NLPPythonTransformersspaCyNLTKXGBoost

Towards Attitude Analysis using NLP and Graph Analytics: A Feasibility Study

Classifying US news outlets as liberal, conservative, or neutral using NLP, benchmarked against GPT-3

2022
4 min read
Towards Attitude Analysis using NLP and Graph Analytics: A Feasibility Study

Towards Attitude Analysis: NLP + Graph Analytics on US News

BSc thesis, ZHAW, 2022. Supervisor: Prof. Dr. Alexandre de Spindler.


Overview

The project started as fake-news detection and turned into something else after one supervisor meeting. The premise - filter the fake from the real - collapsed under the obvious follow-up: how do you know what's real? "You weren't around for 9/11. How do you know it's real?" "Lots of people say so." "Lots of people, when even the president lies?" After a few rounds of this, the pivot was: forget the truth question, classify the position a text pushes. Liberal or conservative. American outlets, post-COVID, 2021–22 - a window where NLTK and spaCy could still carry most of the work and GPT-3 was a closed beta.

The deliverable: a feasibility study with two layers. A classifier that assigns articles a political leaning, and a Neo4j pipeline that lifts people, topics and sentiment out of those articles into a graph the reporting profile of an outlet can be queried from.

Data

Scraped from AllSides (which classifies outlets as left, center, right) and the outlets themselves. The final corpus held roughly 19,500 articles - ~10,500 right-leaning, ~9,000 left-leaning - across two dozen US outlets. For the focused comparison in the graph step, two outlets stood in for the wings: USA Today (left) and Fox News (right).

StageCount
Scraped articles (raw)~19,500
Baseline XGBoost sample8,000 (RAM-bound at 16 GB)
GPT-3 fine-tuning sample944

Baseline: XGBoost

Outlet, topic keyword, title and TF-IDF article body fed into XGBoost. Balanced 50/50 between left and right to keep class imbalance out of the result. Accuracy landed at 67.3%, and the model leaned left - most articles were classified liberal regardless of source. Good enough to confirm the task was learnable, not good enough to be the answer.

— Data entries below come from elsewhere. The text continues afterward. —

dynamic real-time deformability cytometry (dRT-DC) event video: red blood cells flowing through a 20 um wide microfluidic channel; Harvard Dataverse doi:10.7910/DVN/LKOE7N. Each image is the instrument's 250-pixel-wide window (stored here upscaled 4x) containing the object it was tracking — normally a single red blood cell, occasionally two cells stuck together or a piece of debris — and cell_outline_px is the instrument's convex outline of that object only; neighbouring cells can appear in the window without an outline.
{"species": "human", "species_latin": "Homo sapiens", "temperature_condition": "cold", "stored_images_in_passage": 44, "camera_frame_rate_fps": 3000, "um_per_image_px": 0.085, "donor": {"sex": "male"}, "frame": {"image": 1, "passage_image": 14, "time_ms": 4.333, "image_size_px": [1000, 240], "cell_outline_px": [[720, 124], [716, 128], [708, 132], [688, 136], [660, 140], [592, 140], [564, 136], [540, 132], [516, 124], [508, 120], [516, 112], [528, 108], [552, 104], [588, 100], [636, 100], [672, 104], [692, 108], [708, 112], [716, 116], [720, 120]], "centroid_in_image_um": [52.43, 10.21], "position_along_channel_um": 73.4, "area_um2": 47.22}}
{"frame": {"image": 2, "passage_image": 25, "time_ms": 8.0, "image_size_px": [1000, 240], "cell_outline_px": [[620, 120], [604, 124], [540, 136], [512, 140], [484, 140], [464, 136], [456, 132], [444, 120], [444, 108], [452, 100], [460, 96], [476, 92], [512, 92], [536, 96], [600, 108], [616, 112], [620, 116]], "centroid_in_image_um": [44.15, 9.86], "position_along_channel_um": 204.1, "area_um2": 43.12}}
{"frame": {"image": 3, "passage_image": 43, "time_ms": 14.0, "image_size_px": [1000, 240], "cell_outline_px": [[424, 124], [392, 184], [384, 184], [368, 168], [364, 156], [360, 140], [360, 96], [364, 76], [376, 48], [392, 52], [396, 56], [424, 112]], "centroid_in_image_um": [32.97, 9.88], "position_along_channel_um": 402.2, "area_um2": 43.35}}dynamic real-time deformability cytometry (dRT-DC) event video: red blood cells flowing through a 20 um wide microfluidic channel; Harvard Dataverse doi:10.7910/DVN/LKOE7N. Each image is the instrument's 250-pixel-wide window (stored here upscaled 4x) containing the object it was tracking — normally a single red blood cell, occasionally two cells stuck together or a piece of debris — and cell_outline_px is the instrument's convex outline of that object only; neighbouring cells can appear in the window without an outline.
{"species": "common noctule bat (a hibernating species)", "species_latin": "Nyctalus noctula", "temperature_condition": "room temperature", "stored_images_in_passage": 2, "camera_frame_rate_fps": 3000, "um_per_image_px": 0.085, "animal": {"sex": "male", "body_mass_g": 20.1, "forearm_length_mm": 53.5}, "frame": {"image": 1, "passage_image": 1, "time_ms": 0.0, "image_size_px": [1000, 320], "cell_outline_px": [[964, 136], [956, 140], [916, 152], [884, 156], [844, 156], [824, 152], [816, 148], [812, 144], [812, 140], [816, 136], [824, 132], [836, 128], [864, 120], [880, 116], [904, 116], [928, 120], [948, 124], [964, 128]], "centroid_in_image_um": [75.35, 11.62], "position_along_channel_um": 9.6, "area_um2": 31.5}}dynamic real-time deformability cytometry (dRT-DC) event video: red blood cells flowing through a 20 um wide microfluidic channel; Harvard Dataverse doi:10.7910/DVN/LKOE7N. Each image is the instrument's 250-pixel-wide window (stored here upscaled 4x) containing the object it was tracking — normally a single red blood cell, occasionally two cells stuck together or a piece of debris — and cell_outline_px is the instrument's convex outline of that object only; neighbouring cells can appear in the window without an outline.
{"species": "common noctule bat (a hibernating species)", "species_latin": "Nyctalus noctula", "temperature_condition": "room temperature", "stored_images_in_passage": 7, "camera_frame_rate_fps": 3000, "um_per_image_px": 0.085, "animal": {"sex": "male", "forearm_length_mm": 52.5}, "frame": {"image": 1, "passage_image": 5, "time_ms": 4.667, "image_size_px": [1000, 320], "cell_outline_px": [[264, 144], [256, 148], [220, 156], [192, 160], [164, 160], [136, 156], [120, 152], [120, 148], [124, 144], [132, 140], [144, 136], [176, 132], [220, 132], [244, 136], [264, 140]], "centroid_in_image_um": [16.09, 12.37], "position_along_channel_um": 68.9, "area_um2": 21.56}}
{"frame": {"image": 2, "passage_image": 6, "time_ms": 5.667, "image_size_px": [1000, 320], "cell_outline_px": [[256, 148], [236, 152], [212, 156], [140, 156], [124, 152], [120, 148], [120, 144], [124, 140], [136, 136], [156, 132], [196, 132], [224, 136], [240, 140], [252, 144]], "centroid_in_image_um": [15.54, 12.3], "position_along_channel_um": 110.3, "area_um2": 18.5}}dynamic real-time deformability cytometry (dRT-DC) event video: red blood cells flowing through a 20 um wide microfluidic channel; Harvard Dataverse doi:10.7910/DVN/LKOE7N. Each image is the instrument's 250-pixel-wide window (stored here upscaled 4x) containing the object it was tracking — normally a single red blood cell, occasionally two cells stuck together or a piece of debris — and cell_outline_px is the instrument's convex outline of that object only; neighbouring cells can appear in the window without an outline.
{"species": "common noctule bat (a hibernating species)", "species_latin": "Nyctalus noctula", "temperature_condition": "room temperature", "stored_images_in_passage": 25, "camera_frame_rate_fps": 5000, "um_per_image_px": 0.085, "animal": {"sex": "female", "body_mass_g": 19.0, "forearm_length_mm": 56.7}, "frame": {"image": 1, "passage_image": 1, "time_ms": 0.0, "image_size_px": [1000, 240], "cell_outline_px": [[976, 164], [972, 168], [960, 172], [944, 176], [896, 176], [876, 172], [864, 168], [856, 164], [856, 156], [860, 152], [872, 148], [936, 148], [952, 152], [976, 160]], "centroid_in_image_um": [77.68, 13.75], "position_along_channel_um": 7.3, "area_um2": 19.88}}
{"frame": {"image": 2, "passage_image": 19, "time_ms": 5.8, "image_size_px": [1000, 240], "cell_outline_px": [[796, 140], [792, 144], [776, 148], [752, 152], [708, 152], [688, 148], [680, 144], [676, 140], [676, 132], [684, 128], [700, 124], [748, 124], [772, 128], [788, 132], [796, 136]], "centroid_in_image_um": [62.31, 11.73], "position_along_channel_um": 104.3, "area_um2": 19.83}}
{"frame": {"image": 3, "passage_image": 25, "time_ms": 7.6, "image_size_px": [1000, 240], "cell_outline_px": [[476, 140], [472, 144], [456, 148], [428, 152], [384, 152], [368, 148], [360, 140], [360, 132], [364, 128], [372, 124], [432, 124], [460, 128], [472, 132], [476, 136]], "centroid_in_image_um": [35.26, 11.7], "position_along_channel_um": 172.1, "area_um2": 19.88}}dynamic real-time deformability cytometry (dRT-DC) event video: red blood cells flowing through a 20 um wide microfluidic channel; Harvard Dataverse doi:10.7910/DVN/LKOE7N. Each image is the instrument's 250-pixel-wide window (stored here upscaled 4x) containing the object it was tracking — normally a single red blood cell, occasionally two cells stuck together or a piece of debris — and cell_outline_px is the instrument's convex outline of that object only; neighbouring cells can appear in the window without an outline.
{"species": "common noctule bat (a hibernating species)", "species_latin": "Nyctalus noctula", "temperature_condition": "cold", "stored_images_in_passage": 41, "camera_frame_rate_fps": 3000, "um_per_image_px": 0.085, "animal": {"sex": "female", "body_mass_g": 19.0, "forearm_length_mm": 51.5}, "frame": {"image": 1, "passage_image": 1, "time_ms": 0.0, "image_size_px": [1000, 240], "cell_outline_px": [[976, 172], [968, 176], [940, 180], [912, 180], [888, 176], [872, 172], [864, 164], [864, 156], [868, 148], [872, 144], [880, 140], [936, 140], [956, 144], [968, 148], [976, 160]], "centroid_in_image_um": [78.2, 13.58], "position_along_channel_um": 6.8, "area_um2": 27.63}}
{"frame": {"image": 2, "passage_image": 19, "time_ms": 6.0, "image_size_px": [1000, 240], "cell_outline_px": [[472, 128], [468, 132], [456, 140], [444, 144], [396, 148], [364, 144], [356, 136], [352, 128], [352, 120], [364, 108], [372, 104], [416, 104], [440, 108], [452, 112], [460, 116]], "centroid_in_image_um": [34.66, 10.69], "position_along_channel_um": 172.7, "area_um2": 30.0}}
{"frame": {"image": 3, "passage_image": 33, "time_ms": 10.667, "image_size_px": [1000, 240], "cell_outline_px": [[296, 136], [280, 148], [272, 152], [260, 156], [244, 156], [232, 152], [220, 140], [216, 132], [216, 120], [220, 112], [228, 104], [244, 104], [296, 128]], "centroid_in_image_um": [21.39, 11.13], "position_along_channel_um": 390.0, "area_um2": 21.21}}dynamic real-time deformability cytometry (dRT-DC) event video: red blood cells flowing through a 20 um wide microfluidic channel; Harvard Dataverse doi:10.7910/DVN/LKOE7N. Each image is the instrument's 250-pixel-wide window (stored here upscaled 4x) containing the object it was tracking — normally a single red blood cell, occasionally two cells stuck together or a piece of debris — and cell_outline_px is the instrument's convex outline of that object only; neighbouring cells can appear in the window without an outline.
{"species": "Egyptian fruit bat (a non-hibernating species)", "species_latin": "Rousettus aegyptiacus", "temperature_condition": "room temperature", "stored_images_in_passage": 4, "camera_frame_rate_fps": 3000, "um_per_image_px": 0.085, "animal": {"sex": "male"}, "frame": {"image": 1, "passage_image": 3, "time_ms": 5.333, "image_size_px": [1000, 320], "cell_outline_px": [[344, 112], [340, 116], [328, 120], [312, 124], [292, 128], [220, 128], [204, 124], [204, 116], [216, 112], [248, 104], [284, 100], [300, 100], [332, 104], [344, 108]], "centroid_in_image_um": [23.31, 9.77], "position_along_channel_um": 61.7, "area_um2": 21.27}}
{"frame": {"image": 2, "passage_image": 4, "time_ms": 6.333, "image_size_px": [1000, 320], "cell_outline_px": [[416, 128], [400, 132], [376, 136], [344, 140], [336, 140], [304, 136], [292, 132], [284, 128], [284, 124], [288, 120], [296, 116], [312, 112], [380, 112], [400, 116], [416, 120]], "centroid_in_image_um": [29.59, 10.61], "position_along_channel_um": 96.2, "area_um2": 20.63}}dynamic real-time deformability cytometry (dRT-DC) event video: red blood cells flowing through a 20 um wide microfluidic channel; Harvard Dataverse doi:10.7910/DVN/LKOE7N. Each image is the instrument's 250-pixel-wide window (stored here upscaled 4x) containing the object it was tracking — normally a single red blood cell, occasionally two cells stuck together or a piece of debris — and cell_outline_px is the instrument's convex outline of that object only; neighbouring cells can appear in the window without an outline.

Baseline pipeline: scraping, preprocessing, XGBoost

The GPT-3 Detour

OpenAI's GPT-3 was unpublished at the time but accessible by application. Fine-tuned on the 944-article sample, it hit ~90% precision on left/right classification. The thesis reports this and then walks away from it - license costs made it unsuitable for a BSc project. What stayed in the thesis instead was a sentence that aged unusually well:

Once this model ships and goes to market, companies will adopt it and it will change the world.

Written before ChatGPT was published and adapted.

NLP Pipeline (the part the thesis actually shipped)

With GPT-3 set aside on cost grounds, the rest of the project ran on classical NLP. Articles split into paragraphs; NER (spaCy) extracted people, LDA extracted topics, and sentiment analysis ran twice - once per paragraph, once per article - using a Hugging Face model pretrained on financial text (chosen because news prose is closer to neutral reporting than to social media).

NLP extraction pipeline: NER + LDA + sentiment at paragraph and article level

System

Outputs from the three NLP heads were joined into a Python converter that wrote nodes (outlets, people, topics) and weighted, signed edges (co-occurrence + sentiment) into Neo4j. Queries ran in Cypher; graph algorithms (Similarity, PageRank, Node2Vec) ran on top to surface reporting patterns no single article showed.

End-to-end extraction pipeline into Neo4j

What the Graph Showed

Same three people, two outlets, the same ten topics - sentiment plotted on a radar:

Sentiment radar charts: Biden, Trump, Obama across USA Today and Fox News

USA Today's three shapes overlap heavily, with isolated spikes (Obama on abortion, Biden on education and Ukraine). Fox News produces the unexpected result of the thesis: Biden, not Trump, is the most positively represented figure across the topic set. Either the sentiment model is being misled by reporting register, or the gap between assumed framing and measured framing is wider than expected. The thesis takes the second reading and concludes that single-outlet reading is the failure mode the pipeline exists to surface.

Learnings

  • ·The sentiment surprise is the result. If the radar had matched expectations, the pipeline would only have produced a confirmation. The unexpected Fox/Biden reading is the artefact the rest of the system exists to make visible.
  • ·Graph databases earn their keep when the question is relational. "How does outlet X frame person Y on topic Z compared to outlet W" is a query, not a join.